Acredita-se que os restos estejam localizados em:

  • Campos de prisão: muitos mortos durante o inverno de 1950
  • Locais onde ocorreram grandes batalhas, como áreas ao redor de Unsan e Chongchon e no noroeste do país - onde haveria cerca de 1.600 mortos
  • Cemitérios temporários da ONU - a China e a Coreia do Norte retornaram cerca de 3 mil mortos americanos em um esforço diplomático em 1954, mas ainda há outros restos
  • Na zona desmilitarizada que separa a Coreia do Norte e a Coreia do Sul - onde haveria mil corpos

Entre 1990 e 2005, 229 urnas foram devolvidas, mas esse esforço foi interrompido quando as relações se deterioraram - resultado das ambições nucleares da Coreia do Norte.

O que acontece agora?

Uma aeronave dos EUA levou os restos à base americana de Osan, na Coreia do Sul. Ali, segundo a Casa Branca, haverá uma cerimônia de repatriação no dia 1° de agosto, após testes iniciais.

NosEstados Unidos, osrestos serão submetidos a testes forênsicos.

Pelo Twitter, Trump explicou que os restos de americanos que serviram na guerram seriam levados aos EUA. "Depois te tantos anos, esse será um grande momento para muitas famílias. Obrigado, Kim Jong Un", escreveu.

https://twitter.com/realDonaldTrump/status/1022690767305928704

A Casa Branca disse que era "uma obrigação solene do governo dos Estados Unidos assegurar que os restos sejam manuseados com dignidade e sejam devidamente contabilizados e cuidados para que as famílias os recebam de forma honrosa."

Reação diplomática

O governo americano disse que se sente "'encorajado' pelas ações norte-coreanas e seu ímpeto para mudanças positivas".

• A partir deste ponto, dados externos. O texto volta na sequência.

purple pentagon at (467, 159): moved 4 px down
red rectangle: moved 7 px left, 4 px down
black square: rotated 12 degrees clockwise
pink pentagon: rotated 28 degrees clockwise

O retorno de soldados mortos foi um "passo significativo para recomeçar a repatriação dos restos da Coreia do Norte e retomar esforços de busca na Coreia do Norte para procurar por estimados 5,3 mil americanos que ainda não voltaram para casa".

Mas Bill Richardson, um ex-embaixador da ONU que assegurou o retorno de seis corpos em 2007, ainda está cético.

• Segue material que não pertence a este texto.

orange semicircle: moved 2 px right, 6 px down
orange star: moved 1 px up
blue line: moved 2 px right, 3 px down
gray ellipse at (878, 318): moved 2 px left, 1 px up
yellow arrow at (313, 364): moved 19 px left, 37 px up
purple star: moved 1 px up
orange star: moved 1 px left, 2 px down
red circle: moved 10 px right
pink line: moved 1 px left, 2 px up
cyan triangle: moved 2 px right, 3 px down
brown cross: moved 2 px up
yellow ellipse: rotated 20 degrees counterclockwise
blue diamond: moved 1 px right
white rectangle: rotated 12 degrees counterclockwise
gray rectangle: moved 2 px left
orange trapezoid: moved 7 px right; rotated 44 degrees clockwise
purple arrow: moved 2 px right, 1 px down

Ele disse ao jornal americano Washington Post: "Eles darão uma certa quantidade de restos de corpos de graça logo de cara, mas vão cobrar pelos próximos".

Acredita-se a Coreia do Norte tenha 200 urnas já coletadas.

Quais são as intenções mais amplas da Coreia do Norte?

No encontro entre Trump e King-Jong-un em 12 de junho, os dois líderes falaram com ambição dos passos concretos para melhorar as relações entre os países, mas especialistas duvidaram que Pyongyang tenha interesse genuíno em se "desnuclearizar".

Na semana passada, a Coreia do Norte aparentou estar desmantelando parte de uma importante base de lançamento de mísseis, mas há relatos de que estariam secretamente continuando seu programa de armas nucleares. Enquanto isso, Pyongyang, por sua vez, acusa os EUA de levar a cabo táticas "gângster".

Não está claro o que os dois lados querem dizer com "desnuclearização total" e não há um cronograma para tanto.

De qualquer forma, a repatriação desta sexta será vista, provavelmente, como um gesto concreto após anos de esforços por parte de parentes e autoridades americanas de recuperar restos dos mortos e desaparecidos durante a guerra.